Vertebrates (continued)
· Chordates: Vertebrates are cordates.
· Bilateral Symmetry: Anterior and posterior ends are completely different. The leading end possesses many sensory systems and the brain.
· Innovations: These innovations made vertebrates with them more successful.
· Internal skeleton of bone. Came from fishes that evolved to live on land and became amphibious.
· Jointed fins. Eventually became limbs on land.
· Nares. Became the nasal cavity and the nose for sensing and respirating.
· Terrestrial limbs.
· Amniotic eggs: Shell allows it to withstand dry conditions without dying (standard vertebrate egg) but also beginning gas exchange.
· Fish: Half of all vertebrate species (27k) are ray-finned fish.
· Jaws: Ray-finned fish gained a huge advantage by the innovation of jaws. Became largely successful by use of jaws.
· Hagfishes and Lampreys do not have jaws. They are thus likely older than ray-finned fishes (diverged earlier).
· Cartilaginous: Sharks, rays
· Bones: Ray-finned, Lobe-fins
· Lobe-finned Fish: The fins are tetrahedral, meaning that it is thought that the coelacanth is the early ancestor of the fish that walked on land.
· Tetrapod: 4 Feet. 2 Front 2 back. Including amphibians.
· Blastula: Hollow ball of cells in the early embryo develops into the anus (gastrula).
Protostomes
· Arthropods and mollusks
· Blastula: Differ from deuterostomes in that the blastula becomes the mouth.
Lophotrochozoans
· Trochophore: Common larval form
· Lophophore: Feeding apparatus
· Mollusks: Have a "foot" for locomotion (such as the lower portion of a snail). Internal organs are visceral mass, and a mantle, an organ which secretes a shell.
· Gastropods: Foot is close to stomach (snails)
· Bivalves: Clams
· Cephalopods: Octopi
· Annelids: Worms, long, tubular, posterior and head look similar. Segmented bodies, unlike nematodes.
· Flatworms: Some are parasites, live in digestive tracts. Some don't even have digestive tracts, they survive on their hosts'.
· Rotifers: Asexual female eukaryotes. Ciliated corona as the lophophore to sweep food into mouth.
· Bryozoans: Looks a bit like a moss, but is a colonial eukaryote.
Ecdysozoans
· Shed exoskeleton to grow: Exoskeleton supports body, made of chitin, hard but flexible.
· Nematodes: No limbs at all. Round worms. No segmentation. Scavengers, predators, or parasites (ex: Trichinella (swine parasite), Caenorhabditis elegans (lab animal)).
· Arthropods: Arthropods are the most successful animals (most successful reproduction, most species-rich clade). They are also the most complex.

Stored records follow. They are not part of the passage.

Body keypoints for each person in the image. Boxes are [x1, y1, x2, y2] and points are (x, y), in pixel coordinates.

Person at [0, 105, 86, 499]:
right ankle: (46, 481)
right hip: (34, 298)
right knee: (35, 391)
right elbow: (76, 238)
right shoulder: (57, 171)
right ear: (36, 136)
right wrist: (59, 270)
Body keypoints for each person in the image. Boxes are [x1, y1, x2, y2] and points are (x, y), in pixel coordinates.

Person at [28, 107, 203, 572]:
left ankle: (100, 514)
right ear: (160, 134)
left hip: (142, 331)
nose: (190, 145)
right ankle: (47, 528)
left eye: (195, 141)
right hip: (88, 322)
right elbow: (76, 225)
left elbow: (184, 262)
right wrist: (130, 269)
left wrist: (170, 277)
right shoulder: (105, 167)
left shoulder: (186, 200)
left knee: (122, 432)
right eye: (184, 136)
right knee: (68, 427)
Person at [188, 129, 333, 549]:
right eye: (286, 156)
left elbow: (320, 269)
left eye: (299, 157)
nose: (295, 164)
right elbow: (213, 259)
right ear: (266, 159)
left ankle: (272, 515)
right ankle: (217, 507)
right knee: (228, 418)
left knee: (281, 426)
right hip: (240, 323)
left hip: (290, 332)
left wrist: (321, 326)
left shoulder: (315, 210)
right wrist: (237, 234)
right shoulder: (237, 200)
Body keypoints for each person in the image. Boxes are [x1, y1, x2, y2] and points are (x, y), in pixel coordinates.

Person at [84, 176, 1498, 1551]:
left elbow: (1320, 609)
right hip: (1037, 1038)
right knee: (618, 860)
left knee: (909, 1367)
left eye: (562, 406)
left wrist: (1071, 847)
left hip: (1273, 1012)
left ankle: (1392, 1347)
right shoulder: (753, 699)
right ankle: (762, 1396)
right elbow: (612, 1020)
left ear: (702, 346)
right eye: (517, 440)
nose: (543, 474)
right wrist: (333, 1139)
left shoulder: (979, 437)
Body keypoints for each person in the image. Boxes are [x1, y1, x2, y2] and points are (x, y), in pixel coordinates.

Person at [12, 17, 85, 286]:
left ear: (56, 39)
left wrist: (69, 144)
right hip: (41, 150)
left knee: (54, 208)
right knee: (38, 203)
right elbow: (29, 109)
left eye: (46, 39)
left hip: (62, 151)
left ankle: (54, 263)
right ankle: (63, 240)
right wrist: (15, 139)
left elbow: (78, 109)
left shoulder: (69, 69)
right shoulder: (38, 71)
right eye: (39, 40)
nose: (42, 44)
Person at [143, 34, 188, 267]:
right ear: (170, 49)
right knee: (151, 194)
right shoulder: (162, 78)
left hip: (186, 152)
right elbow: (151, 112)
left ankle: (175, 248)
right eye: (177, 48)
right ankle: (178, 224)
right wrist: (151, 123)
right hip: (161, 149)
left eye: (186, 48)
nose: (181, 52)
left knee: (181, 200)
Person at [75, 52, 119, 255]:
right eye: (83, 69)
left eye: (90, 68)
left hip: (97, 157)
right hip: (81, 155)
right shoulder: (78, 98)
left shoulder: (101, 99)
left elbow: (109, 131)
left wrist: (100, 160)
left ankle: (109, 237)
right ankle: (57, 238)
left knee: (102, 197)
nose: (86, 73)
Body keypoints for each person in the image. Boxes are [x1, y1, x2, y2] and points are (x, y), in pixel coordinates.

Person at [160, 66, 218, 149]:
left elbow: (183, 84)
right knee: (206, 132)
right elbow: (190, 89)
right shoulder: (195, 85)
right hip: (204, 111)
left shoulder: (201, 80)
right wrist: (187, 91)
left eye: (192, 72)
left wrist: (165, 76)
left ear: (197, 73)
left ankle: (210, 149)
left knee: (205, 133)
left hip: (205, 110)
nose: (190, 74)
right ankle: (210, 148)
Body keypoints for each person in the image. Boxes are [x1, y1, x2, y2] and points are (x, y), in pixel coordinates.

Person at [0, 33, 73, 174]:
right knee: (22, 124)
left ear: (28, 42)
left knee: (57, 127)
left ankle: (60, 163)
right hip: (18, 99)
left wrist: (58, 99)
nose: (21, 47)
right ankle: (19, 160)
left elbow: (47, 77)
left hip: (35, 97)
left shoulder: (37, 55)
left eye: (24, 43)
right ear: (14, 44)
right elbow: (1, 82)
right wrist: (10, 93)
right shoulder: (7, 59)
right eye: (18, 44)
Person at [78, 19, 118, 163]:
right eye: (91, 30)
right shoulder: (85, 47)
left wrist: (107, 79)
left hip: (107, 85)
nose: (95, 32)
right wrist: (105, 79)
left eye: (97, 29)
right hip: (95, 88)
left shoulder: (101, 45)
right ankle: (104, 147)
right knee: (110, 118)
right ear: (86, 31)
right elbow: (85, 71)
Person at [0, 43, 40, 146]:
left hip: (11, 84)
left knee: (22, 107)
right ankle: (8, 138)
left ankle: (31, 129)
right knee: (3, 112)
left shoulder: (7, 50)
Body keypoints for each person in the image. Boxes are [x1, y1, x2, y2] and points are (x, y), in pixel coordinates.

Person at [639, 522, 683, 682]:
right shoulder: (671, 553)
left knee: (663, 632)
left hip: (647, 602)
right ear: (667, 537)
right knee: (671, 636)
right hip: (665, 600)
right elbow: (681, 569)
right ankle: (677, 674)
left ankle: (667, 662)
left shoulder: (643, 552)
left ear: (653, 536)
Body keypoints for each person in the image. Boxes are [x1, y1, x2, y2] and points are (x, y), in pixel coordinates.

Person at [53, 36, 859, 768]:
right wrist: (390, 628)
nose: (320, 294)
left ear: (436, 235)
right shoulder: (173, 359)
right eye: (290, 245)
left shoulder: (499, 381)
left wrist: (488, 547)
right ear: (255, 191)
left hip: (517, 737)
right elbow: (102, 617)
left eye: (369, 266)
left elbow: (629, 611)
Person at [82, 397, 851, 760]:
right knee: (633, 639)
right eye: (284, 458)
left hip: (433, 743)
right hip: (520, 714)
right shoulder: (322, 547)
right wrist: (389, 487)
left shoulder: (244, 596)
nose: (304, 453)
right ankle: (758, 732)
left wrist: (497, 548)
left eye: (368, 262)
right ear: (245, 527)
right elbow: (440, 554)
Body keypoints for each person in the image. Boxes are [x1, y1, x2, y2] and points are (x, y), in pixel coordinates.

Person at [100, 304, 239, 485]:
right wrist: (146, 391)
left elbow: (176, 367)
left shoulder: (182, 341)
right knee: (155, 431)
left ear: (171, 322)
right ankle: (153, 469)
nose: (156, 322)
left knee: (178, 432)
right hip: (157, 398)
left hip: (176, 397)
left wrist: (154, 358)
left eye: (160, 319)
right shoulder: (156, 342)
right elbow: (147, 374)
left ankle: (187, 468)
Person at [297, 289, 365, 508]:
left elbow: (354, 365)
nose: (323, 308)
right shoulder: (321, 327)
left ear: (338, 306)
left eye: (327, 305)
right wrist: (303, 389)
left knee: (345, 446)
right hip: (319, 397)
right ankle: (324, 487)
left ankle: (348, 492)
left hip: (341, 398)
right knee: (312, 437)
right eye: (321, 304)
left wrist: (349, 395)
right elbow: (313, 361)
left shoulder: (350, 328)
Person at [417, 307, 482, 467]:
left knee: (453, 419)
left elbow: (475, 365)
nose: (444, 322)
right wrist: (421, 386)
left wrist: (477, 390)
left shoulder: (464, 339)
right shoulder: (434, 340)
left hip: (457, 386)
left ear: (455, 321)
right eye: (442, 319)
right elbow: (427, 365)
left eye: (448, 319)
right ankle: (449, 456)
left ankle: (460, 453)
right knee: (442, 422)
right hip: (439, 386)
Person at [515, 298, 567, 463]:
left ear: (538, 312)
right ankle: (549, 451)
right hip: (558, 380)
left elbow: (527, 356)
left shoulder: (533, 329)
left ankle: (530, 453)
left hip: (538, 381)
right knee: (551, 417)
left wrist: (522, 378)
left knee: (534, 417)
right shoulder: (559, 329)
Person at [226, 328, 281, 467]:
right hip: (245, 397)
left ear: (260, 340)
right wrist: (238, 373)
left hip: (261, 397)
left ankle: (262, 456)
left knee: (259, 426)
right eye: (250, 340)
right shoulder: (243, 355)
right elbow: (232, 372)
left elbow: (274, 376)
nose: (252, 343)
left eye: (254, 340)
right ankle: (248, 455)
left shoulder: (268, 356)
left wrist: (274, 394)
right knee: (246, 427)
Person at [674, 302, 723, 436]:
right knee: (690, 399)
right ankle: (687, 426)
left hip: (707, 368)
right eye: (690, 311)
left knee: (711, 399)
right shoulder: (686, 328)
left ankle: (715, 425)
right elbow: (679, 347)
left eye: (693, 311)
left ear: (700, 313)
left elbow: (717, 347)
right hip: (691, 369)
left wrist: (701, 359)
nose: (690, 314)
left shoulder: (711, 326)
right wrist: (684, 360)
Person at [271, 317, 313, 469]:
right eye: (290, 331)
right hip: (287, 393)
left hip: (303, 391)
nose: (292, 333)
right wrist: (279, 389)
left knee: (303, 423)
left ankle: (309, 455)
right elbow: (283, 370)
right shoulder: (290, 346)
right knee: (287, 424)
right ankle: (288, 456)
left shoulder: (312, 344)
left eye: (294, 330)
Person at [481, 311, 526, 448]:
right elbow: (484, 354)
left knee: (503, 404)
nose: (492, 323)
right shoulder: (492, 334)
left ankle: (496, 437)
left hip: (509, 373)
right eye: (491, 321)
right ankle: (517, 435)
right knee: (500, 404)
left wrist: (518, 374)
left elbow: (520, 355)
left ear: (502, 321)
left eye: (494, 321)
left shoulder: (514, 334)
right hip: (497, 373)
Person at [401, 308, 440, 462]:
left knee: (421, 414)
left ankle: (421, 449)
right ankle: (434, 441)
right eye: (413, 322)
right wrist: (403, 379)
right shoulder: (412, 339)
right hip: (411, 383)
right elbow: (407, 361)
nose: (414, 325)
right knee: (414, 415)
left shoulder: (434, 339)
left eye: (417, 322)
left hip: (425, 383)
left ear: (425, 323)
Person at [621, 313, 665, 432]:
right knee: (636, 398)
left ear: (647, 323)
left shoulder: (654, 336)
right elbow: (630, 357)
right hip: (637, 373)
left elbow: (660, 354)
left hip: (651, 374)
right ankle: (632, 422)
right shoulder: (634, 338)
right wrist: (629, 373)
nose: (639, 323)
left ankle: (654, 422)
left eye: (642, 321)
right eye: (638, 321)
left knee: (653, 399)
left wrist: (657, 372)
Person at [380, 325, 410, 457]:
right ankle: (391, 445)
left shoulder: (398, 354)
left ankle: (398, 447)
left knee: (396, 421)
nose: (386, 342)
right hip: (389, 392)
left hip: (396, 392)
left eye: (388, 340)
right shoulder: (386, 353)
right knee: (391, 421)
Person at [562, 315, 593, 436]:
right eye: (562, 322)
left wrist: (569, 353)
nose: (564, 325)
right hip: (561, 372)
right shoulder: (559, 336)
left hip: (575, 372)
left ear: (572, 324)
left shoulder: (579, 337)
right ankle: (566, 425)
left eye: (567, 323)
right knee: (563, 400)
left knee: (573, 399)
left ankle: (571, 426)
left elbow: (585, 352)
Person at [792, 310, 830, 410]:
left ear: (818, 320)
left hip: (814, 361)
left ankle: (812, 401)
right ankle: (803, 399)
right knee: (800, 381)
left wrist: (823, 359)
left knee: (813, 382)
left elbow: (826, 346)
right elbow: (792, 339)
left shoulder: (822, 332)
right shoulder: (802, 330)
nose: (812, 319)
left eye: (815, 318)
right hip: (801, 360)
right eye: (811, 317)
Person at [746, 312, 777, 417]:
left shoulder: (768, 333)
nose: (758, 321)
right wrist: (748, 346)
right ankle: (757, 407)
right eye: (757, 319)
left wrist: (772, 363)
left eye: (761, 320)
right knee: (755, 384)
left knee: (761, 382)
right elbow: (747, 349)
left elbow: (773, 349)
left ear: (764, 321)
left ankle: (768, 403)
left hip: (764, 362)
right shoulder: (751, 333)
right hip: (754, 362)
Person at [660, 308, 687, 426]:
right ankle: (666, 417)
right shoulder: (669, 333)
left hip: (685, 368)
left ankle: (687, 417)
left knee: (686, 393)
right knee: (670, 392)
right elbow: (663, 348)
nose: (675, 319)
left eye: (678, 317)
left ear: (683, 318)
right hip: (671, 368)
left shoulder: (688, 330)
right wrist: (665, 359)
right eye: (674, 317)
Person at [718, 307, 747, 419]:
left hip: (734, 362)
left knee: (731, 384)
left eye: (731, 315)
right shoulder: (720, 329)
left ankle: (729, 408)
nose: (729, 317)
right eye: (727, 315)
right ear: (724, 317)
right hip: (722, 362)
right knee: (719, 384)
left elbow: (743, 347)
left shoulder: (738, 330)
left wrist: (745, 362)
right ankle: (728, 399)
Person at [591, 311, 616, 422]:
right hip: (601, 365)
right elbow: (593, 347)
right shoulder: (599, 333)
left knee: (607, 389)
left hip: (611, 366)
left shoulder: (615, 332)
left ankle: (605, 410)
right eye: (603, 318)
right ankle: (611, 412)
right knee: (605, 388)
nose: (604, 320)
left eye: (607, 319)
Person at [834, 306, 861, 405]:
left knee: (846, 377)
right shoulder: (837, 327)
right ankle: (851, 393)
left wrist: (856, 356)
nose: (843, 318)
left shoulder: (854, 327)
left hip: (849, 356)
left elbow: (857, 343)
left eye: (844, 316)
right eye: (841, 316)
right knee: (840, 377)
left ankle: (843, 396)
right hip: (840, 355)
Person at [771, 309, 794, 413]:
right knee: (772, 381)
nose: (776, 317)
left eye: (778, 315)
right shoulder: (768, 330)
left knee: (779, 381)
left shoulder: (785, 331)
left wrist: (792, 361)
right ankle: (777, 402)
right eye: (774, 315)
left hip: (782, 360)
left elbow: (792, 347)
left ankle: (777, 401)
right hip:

· Possess a segmented body plan (metameric). Paired, jointed appendages
· Metamerism: Specialization of repeated or similar body parts, such as the different uses of appendages in lobsters. For moving, predation, swimming, etc. Metamerism gives the groundwork for change to evolve. If limbs were not metameric, flight would not have evolved in arthropods.
· Crustaceans: Marine, terrestrial (ex lobster)
· Hexapods: terrestrial, aerial (grasshopper)
· Myriapods: Repeating external units (millipedes)
· Chelicerates: (horseshoe crab, spiders)
· Tardigrades: Not jointed limbs, when too dry, shrink up. But when given water, come back up. They can live for a decade when dehydrated.
Amniotes
· Possess amniotic egg. Common ancestor of all land mammals at one point had an amniotic egg.
· Reptiles: Possess an amniotic egg as a "private pond" as well as scales. Not all scales in reptiles are the same, but they all are made of keratin. Fish scales are bone, however. 3 heart chambers.
· Ex: Turtles, tuataras, squamates (snakes, lizards), crocodilians, dinos, birds.
· Mammals: Possess mammary glands, maternal ability to feed offspring. Also possess sweat glands. 4 heart chambers, more elaborate heart in animals. Also have hair. Also have various different kinds of teeth for eating different kinds of food. 3 groups based on how offspring are born and reared.
· Prototherians: Mammal that lays eggs.
· The only known one is a platypus.
· Marsupials: Newborns move to pouch as they are much more underdeveloped as youth. The pouch possesses mammary glands.
· Ex: Possums, kangaroos.
· Eutherians: Most developed at birth. Includes us. Largest of the 3 groups. Rodentia is the largest group of living eutherians.